Sometimes in this column it is hard to find local crime writers who’ve been translated into English. Asking around just about everyone mentions Ben Mtobwa, who has written a series of popular detective novels featuring detective Joram Kiango. But they’re in Swahili and the books are yet to find a translator. Similar so (I believe) the Zanzibar writer MS Abdulla who published six detective novels between the mid-1960s and mid-1980s featuring a kind of Tanzanian Sherlock Homes, Bwana Mesa, complete with smoking pipe and deductive skills. One can only hope for translators and publishers to discover these writers.
Still, we do have S Ndunguru, a Tanzanian author of Young Adult mystery and detective books published by Mkuki na Nyota Publishers, a book company founded in 1981 in response to a general absence of independent scholarly publishing in Tanzania. Spared (2015) introduces two Tanzanian officials, Tom and Chris, heading to Sweden. While there Linda, daughter of a Swedish billionaire, and Tom’s friend, is abducted. Much action involving snipers, lots of money and power and some thrilling set pieces. In Divine Providence (2012), a world-renowned scientist is saved from drowning by a young doctor before the same scientist is saved from kidnappers by the daring action of a young nurse. In A Wreath for Fr.

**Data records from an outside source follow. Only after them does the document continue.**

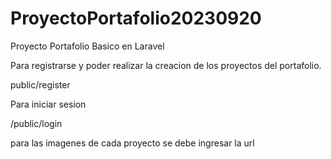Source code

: # ProyectoPortafolio20230920

Proyecto Portafolio Basico en Laravel

Para registrarse y poder realizar la creacion de los proyectos del portafolio.

public/register

Para iniciar sesion

/public/login

para las imagenes de cada proyecto se debe ingresar la url
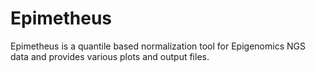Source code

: # Epimetheus
Epimetheus is a quantile based normalization tool for Epigenomics NGS data and provides various plots and output files.
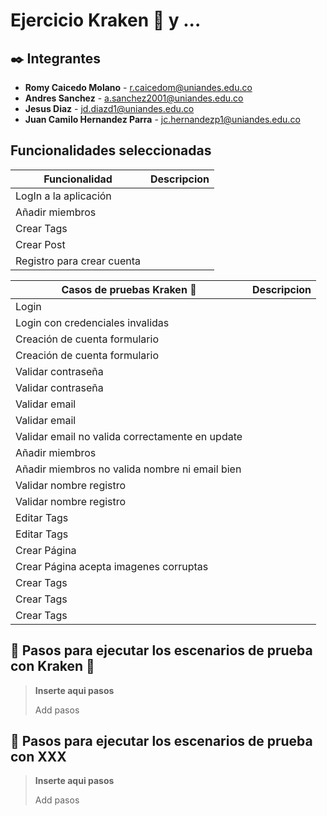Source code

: # Ejercicio Kraken 🐙 y ...

## ✒️ Integrantes 

* **Romy Caicedo Molano** - r.caicedom@uniandes.edu.co
* **Andres Sanchez** - a.sanchez2001@uniandes.edu.co
* **Jesus Diaz** - jd.diazd1@uniandes.edu.co
* **Juan Camilo Hernandez Parra** - jc.hernandezp1@uniandes.edu.co

## Funcionalidades seleccionadas

| Funcionalidad | Descripcion |
| ------ | ---- |
| LogIn a la aplicación  | |
| Añadir miembros ||
| Crear Tags ||
| Crear Post ||
| Registro para crear cuenta ||

| Casos de pruebas Kraken 🐙 | Descripcion |
| ------ |----|
| Login ||
| Login con credenciales invalidas ||
| Creación de cuenta formulario ||
| Creación de cuenta formulario ||
| Validar contraseña ||
| Validar contraseña | |
| Validar email ||
| Validar email ||
| Validar email no valida correctamente en update ||
| Añadir miembros ||
| Añadir miembros no valida nombre ni email bien ||
| Validar nombre registro ||
| Validar nombre registro ||
| Editar Tags ||
| Editar Tags | |
| Crear Página ||
| Crear Página acepta imagenes corruptas ||
| Crear Tags ||
| Crear Tags ||
| Crear Tags ||


## 📒 Pasos para ejecutar los escenarios de prueba con Kraken 🐙
> **Inserte aqui pasos**
> 
> Add pasos
> 
## 📒 Pasos para ejecutar los escenarios de prueba con XXX
> **Inserte aqui pasos**
> 
> Add pasos
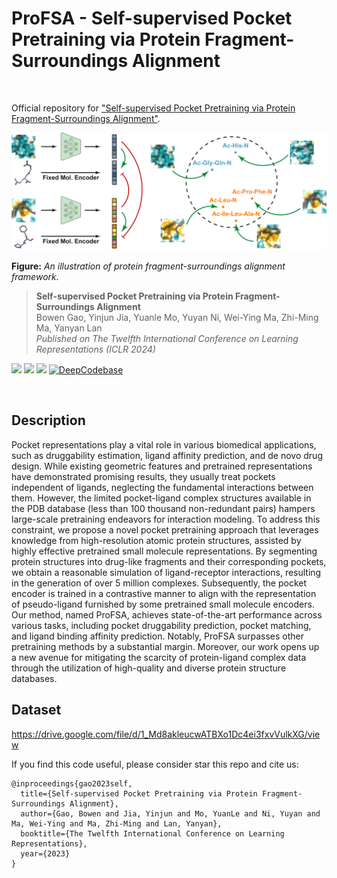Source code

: # ProFSA - Self-supervised Pocket Pretraining via Protein Fragment-Surroundings Alignment

<br>

Official repository for ["Self-supervised Pocket Pretraining via Protein Fragment-Surroundings Alignment"](https://github.com/bowen-gao/ProFSA).

<!-- ![A fancy image here](docs/_static/imgs/logo.svg) -->
<img src="imgs/MainFigure_v3.png" width="800">

**Figure:** *An illustration of protein fragment-surroundings alignment framework.*

> **Self-supervised Pocket Pretraining via Protein Fragment-Surroundings Alignment** <br>
> Bowen Gao, Yinjun Jia, Yuanle Mo, Yuyan Ni, Wei-Ying Ma, Zhi-Ming Ma, Yanyan Lan <br>
> *Published on The Twelfth International Conference on Learning Representations (ICLR 2024)*

<!-- [![](imgs/project.svg)](https://hongxin2019.github.io/TVR/) -->
[![](https://img.shields.io/badge/-code-green?style=flat-square&logo=github&labelColor=gray)](https://github.com/bowen-gao/ProFSA)
[![](https://img.shields.io/badge/arXiv-2310.07229-b31b1b?style=flat-square)](https://arxiv.org/pdf/2310.07229.pdf)
[![](https://img.shields.io/badge/PyTorch-ee4c2c?style=flat-square&logo=pytorch&logoColor=white)](https://pytorch.org/get-started/locally/)
[![DeepCodebase](https://img.shields.io/badge/Deep-Codebase-2d50a5.svg?style=flat-square)](https://github.com/hughplay/DeepCodebase)
<!-- [![](https://img.shields.io/badge/TRANCE-dataset-blue?style=flat-square&labelColor=gray)](https://hongxin2019.github.io/TVR/dataset)
[![](https://img.shields.io/badge/TRANCE-explore_dataset-blue?style=flat-square&labelColor=gray)](https://hongxin2019.github.io/TVR/explore) -->



<br>

## Description

Pocket representations play a vital role in various biomedical applications, such as druggability estimation, ligand affinity prediction, and de novo drug design. While existing geometric features and pretrained representations have demonstrated promising results, they usually treat pockets independent of ligands, neglecting the fundamental interactions between them. However, the limited pocket-ligand complex structures available in the PDB database (less than 100 thousand non-redundant pairs) hampers large-scale pretraining endeavors for interaction modeling. To address this constraint, we propose a novel pocket pretraining approach that leverages knowledge from high-resolution atomic protein structures, assisted by highly effective pretrained small molecule representations. By segmenting protein structures into drug-like fragments and their corresponding pockets, we obtain a reasonable simulation of ligand-receptor interactions, resulting in the generation of over 5 million complexes. Subsequently, the pocket encoder is trained in a contrastive manner to align with the representation of pseudo-ligand furnished by some pretrained small molecule encoders. Our method, named ProFSA, achieves state-of-the-art performance across various tasks, including pocket druggability prediction, pocket matching, and ligand binding affinity prediction. Notably, ProFSA surpasses other pretraining methods by a substantial margin. Moreover, our work opens up a new avenue for mitigating the scarcity of protein-ligand complex data through the utilization of high-quality and diverse protein structure databases.


## Dataset

https://drive.google.com/file/d/1_Md8akleucwATBXo1Dc4ei3fxvVulkXG/view

If you find this code useful, please consider star this repo and cite us:

```
@inproceedings{gao2023self,
  title={Self-supervised Pocket Pretraining via Protein Fragment-Surroundings Alignment},
  author={Gao, Bowen and Jia, Yinjun and Mo, YuanLe and Ni, Yuyan and Ma, Wei-Ying and Ma, Zhi-Ming and Lan, Yanyan},
  booktitle={The Twelfth International Conference on Learning Representations},
  year={2023}
}
```
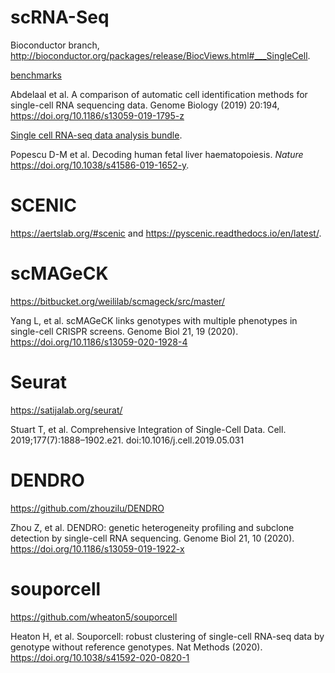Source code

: # scRNA-Seq

Bioconductor branch, http://bioconductor.org/packages/release/BiocViews.html#___SingleCell.

[benchmarks](https://github.com/tabdelaal/scRNAseq_Benchmark/tree/snakemake_and_docker)

Abdelaal et al. A comparison of automatic cell identification methods for single-cell RNA sequencing data. Genome Biology (2019) 20:194,
https://doi.org/10.1186/s13059-019-1795-z

[Single cell RNA-seq data analysis bundle](https://github.com/haniffalab/FCA_liver).

Popescu D-M et al. Decoding human fetal liver haematopoiesis. *Nature*  https://doi.org/10.1038/s41586-019-1652-y.

# SCENIC

https://aertslab.org/#scenic and https://pyscenic.readthedocs.io/en/latest/.

# scMAGeCK

https://bitbucket.org/weililab/scmageck/src/master/

Yang L, et al. scMAGeCK links genotypes with multiple phenotypes in single-cell CRISPR screens. Genome Biol 21, 19 (2020). https://doi.org/10.1186/s13059-020-1928-4

# Seurat

https://satijalab.org/seurat/

Stuart T, et al. Comprehensive Integration of Single-Cell Data. Cell. 2019;177(7):1888–1902.e21. doi:10.1016/j.cell.2019.05.031

# DENDRO

https://github.com/zhouzilu/DENDRO

Zhou Z, et al. DENDRO: genetic heterogeneity profiling and subclone detection by single-cell RNA sequencing. Genome Biol 21, 10 (2020). https://doi.org/10.1186/s13059-019-1922-x

# souporcell

https://github.com/wheaton5/souporcell

Heaton H, et al. Souporcell: robust clustering of single-cell RNA-seq data by genotype without reference genotypes. Nat Methods (2020). https://doi.org/10.1038/s41592-020-0820-1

Mayer (2016), Ndunguru introduces us to the Tanzanian district of Masasi where a cholera epidemic and a murder see a local priest determined to get to the bottom of it all.
And finally, we started with a writer, Georgette Heyer, you might never had associated with Tanzania, and we end with another, more contemporary one, Ann Cleves. Best known for the rugged northeast English coast in her Vera Stanhope novels or the island of Shetland in her Jimmy Perez series, Cleeves went to Tanzania for her 40th wedding anniversary. Out of that trip to the Serengeti came a short story – Moses and The Locked Tent Mystery included in the collection Ten Year Stretch: Celebrating a Decade of Crime Fiction at Crimefest (edited by Crimereads regular Martin Edwards, 2018).
In this column we focus on crime but it’s worth mentioning that while we have only a couple of local author mentioned here Tanzania has no shortage of writing talent. Tanzanian novelist Abdulrazak Gurnah won the 2021 Nobel Prize in Literature – and a tradition of crime novels, often incorporating local beliefs and traditions, but sadly very little in translation. Aside from crime, the novels of Gurnah are well worth reading, as are those of Tanzania-raised author M G Vassanji, particularly Uhuru Street (19910, collection of stories set in the Asian community of Dar es Salaam, and the often simultaneously hilarious and poignant short stories of Sandra Aikaruwa Mushi in her collection Stains on my Khanga (2014).